Data shown -

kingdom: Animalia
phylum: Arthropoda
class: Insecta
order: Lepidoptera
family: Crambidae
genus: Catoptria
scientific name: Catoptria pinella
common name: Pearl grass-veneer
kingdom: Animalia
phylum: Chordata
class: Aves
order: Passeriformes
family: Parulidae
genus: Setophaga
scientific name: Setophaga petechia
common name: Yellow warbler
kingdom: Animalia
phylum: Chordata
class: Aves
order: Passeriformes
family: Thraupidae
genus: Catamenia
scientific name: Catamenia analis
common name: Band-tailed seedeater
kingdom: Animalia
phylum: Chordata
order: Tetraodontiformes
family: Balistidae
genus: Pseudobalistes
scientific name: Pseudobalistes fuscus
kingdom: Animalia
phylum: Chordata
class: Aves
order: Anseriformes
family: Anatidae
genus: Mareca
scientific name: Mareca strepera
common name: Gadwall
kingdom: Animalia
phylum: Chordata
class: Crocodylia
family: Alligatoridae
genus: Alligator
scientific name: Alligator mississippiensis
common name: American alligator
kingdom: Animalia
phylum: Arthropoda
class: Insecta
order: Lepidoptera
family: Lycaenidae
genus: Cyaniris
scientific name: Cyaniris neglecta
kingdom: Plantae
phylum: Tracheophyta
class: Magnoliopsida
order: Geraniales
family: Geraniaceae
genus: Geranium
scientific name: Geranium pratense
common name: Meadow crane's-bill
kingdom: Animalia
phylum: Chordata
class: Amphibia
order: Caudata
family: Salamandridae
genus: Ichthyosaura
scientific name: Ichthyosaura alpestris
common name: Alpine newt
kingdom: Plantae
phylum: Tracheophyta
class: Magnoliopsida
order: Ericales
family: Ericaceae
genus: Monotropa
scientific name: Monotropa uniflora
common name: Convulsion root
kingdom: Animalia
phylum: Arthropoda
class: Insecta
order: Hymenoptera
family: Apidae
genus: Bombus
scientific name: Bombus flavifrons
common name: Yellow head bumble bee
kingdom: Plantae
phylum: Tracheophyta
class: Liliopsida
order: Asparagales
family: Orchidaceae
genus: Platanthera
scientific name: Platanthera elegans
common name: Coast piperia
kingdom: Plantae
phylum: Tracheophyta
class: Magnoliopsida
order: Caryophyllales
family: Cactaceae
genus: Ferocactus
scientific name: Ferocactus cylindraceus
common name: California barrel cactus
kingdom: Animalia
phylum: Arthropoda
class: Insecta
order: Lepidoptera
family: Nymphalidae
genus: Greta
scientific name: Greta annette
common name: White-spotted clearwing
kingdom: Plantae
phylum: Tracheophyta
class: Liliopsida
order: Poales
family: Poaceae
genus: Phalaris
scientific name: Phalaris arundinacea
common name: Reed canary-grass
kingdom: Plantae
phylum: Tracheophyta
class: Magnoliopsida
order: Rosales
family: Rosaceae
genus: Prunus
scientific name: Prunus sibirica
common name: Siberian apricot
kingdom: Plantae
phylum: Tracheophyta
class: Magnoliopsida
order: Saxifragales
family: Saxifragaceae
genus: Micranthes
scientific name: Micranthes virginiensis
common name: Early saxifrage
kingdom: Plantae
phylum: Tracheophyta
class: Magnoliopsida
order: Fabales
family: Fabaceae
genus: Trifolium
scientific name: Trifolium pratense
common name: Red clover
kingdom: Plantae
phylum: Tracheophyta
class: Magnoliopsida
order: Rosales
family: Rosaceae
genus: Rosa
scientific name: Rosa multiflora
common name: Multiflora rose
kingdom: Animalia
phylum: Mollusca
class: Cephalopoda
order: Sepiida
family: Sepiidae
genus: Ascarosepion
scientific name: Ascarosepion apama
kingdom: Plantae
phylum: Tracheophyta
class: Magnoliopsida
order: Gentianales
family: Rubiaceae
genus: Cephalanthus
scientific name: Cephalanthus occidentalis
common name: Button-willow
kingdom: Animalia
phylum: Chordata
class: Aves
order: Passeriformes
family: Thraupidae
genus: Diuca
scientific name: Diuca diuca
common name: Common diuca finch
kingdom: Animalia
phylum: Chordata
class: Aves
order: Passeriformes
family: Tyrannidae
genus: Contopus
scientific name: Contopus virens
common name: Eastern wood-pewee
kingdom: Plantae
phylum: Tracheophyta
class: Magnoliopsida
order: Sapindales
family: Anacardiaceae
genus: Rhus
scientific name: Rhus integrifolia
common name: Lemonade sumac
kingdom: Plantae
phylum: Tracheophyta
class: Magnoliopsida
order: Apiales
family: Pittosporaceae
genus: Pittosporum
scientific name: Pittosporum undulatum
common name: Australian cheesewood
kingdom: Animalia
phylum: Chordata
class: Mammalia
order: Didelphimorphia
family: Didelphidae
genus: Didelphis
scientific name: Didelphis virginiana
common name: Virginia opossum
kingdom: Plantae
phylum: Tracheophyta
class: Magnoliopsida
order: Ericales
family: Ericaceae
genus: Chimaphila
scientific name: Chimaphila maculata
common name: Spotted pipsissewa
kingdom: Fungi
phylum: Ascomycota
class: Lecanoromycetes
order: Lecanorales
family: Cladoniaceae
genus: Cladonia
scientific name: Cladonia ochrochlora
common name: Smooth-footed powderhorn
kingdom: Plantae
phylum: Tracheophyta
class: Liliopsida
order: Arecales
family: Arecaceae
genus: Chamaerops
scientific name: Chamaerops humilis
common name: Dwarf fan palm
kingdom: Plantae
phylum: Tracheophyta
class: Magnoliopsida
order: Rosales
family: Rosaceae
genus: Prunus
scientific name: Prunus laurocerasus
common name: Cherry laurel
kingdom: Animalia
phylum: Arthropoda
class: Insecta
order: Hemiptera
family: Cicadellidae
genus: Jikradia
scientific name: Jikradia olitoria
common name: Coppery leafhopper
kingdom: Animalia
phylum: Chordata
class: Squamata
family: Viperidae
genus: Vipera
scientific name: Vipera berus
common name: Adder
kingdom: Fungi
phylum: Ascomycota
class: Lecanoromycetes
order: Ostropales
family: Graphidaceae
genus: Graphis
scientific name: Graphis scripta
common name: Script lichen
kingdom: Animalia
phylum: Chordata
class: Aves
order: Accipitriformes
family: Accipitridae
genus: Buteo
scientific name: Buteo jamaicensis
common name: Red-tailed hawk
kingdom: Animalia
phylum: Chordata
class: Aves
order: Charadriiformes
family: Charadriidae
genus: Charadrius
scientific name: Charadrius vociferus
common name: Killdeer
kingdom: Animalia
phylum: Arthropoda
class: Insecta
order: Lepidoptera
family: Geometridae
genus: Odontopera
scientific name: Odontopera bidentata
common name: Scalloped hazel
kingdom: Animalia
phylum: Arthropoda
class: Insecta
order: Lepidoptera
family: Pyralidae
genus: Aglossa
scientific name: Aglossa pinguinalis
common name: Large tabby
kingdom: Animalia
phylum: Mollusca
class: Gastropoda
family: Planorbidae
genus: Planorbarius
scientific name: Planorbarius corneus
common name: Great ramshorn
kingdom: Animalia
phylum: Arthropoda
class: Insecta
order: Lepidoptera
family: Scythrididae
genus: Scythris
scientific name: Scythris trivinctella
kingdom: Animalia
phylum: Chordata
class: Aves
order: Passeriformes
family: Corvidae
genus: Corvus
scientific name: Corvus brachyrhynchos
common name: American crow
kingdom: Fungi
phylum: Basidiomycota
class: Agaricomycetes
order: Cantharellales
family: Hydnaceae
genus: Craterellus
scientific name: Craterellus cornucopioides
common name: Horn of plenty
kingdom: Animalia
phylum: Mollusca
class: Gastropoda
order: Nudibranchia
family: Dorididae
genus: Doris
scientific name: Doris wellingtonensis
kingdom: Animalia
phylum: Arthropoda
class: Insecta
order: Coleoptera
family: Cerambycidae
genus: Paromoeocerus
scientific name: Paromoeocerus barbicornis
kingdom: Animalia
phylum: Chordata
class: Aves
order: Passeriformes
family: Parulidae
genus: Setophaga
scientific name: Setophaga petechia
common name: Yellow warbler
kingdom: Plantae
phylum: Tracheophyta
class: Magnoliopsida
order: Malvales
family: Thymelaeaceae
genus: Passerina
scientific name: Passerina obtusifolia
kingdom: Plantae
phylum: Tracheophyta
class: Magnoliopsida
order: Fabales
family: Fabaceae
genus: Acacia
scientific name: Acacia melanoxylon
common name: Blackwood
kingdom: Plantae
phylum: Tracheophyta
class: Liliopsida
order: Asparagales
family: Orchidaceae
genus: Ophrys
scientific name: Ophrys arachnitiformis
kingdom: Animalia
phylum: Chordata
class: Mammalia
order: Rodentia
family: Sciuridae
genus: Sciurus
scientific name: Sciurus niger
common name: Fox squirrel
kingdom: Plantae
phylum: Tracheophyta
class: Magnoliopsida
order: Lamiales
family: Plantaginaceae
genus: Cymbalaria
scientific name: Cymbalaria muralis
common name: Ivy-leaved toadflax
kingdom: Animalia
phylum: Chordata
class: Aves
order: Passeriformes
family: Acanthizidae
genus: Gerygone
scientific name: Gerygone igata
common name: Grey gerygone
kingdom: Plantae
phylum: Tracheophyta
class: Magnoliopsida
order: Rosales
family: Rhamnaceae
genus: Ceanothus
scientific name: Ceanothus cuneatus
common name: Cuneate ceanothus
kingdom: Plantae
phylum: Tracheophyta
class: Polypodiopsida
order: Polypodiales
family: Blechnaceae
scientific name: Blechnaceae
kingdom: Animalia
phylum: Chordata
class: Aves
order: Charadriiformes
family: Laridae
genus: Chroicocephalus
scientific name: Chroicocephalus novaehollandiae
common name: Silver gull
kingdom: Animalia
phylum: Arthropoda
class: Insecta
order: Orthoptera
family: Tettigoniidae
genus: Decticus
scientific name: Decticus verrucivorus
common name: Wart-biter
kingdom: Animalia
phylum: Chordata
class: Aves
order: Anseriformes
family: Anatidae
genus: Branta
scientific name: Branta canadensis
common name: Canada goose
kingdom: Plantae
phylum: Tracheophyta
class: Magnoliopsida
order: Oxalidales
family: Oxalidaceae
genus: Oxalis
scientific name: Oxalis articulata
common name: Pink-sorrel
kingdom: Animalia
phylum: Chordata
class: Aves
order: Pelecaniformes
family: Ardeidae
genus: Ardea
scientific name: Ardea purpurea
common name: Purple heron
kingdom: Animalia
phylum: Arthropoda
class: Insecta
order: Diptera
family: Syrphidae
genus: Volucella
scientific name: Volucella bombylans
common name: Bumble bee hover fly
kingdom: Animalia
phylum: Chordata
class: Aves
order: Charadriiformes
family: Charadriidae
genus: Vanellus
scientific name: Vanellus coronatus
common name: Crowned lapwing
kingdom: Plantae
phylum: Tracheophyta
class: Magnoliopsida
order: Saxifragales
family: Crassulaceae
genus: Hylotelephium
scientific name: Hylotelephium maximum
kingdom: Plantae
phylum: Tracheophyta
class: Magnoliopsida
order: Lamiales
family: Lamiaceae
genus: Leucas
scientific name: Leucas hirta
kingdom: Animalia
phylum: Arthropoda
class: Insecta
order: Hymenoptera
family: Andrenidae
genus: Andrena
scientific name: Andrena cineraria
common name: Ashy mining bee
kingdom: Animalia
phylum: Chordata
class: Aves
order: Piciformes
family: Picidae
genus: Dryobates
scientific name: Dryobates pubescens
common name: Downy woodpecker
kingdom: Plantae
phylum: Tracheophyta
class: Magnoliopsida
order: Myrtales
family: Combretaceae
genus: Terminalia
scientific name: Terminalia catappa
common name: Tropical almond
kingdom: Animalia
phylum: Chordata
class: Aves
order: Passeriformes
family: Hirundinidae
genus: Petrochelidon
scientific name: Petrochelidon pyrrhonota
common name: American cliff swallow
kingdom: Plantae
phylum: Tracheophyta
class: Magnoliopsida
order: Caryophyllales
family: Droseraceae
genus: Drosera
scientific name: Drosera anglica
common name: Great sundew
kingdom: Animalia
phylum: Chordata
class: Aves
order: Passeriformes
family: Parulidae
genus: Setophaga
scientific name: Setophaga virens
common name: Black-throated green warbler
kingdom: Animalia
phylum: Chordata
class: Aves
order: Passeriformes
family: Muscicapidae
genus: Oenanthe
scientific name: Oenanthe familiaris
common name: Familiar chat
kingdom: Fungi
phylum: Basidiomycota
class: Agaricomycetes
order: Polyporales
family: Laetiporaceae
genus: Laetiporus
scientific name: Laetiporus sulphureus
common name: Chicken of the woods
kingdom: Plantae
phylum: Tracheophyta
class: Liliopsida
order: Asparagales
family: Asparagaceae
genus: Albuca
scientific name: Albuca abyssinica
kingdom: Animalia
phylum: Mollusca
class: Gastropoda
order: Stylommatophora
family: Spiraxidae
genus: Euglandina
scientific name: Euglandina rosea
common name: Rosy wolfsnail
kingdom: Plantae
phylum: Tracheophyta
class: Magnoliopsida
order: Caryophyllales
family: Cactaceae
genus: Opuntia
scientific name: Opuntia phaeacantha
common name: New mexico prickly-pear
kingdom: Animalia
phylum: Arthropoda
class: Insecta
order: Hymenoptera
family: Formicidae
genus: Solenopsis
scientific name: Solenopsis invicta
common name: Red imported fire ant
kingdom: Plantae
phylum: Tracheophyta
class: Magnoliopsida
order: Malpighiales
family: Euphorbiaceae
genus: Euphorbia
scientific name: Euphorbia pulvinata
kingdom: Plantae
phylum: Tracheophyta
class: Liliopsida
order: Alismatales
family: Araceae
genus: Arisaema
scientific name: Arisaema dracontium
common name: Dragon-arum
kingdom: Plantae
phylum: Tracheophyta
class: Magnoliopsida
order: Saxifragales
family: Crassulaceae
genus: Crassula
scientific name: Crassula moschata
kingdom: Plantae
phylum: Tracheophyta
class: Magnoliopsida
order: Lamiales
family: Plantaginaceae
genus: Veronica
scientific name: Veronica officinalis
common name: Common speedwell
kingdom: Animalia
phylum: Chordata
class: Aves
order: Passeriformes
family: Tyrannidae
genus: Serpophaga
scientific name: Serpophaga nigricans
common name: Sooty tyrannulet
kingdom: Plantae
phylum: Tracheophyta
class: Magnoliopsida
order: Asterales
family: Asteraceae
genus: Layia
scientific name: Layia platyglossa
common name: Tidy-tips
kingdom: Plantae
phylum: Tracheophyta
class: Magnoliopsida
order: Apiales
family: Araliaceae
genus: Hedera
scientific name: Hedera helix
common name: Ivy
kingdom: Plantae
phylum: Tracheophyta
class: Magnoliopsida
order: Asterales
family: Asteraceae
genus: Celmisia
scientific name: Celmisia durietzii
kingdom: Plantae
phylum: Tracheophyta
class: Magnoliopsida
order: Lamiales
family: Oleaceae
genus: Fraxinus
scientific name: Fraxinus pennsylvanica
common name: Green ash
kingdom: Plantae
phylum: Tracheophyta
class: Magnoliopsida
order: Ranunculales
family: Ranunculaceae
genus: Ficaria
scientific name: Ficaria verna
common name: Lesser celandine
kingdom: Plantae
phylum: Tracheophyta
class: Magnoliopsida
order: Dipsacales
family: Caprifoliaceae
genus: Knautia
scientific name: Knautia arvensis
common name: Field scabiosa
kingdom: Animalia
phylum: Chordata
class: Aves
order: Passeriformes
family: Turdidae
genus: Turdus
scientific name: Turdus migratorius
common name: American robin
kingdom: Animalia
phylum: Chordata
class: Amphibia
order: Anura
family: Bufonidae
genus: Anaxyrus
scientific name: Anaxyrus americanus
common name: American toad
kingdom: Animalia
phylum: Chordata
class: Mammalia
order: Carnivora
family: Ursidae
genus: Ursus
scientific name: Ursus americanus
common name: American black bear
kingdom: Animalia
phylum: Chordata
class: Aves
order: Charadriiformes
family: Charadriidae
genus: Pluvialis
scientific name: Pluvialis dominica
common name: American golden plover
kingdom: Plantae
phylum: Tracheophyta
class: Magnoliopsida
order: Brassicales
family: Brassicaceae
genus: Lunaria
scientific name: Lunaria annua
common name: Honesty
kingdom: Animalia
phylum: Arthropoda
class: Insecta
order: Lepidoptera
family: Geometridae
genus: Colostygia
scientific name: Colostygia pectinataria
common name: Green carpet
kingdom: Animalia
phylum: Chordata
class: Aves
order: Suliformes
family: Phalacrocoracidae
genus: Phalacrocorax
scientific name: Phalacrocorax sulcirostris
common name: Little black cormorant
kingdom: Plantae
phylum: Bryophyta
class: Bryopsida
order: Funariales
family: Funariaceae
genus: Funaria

Exercise - Please copy the lines above, from the line containing "family: Muscicapidae" through the line containing "family: Araceae", including both, and reproduce them without any change.

Problem solution -
family: Muscicapidae
genus: Oenanthe
scientific name: Oenanthe familiaris
common name: Familiar chat
kingdom: Fungi
phylum: Basidiomycota
class: Agaricomycetes
order: Polyporales
family: Laetiporaceae
genus: Laetiporus
scientific name: Laetiporus sulphureus
common name: Chicken of the woods
kingdom: Plantae
phylum: Tracheophyta
class: Liliopsida
order: Asparagales
family: Asparagaceae
genus: Albuca
scientific name: Albuca abyssinica
kingdom: Animalia
phylum: Mollusca
class: Gastropoda
order: Stylommatophora
family: Spiraxidae
genus: Euglandina
scientific name: Euglandina rosea
common name: Rosy wolfsnail
kingdom: Plantae
phylum: Tracheophyta
class: Magnoliopsida
order: Caryophyllales
family: Cactaceae
genus: Opuntia
scientific name: Opuntia phaeacantha
common name: New mexico prickly-pear
kingdom: Animalia
phylum: Arthropoda
class: Insecta
order: Hymenoptera
family: Formicidae
genus: Solenopsis
scientific name: Solenopsis invicta
common name: Red imported fire ant
kingdom: Plantae
phylum: Tracheophyta
class: Magnoliopsida
order: Malpighiales
family: Euphorbiaceae
genus: Euphorbia
scientific name: Euphorbia pulvinata
kingdom: Plantae
phylum: Tracheophyta
class: Liliopsida
order: Alismatales
family: Araceae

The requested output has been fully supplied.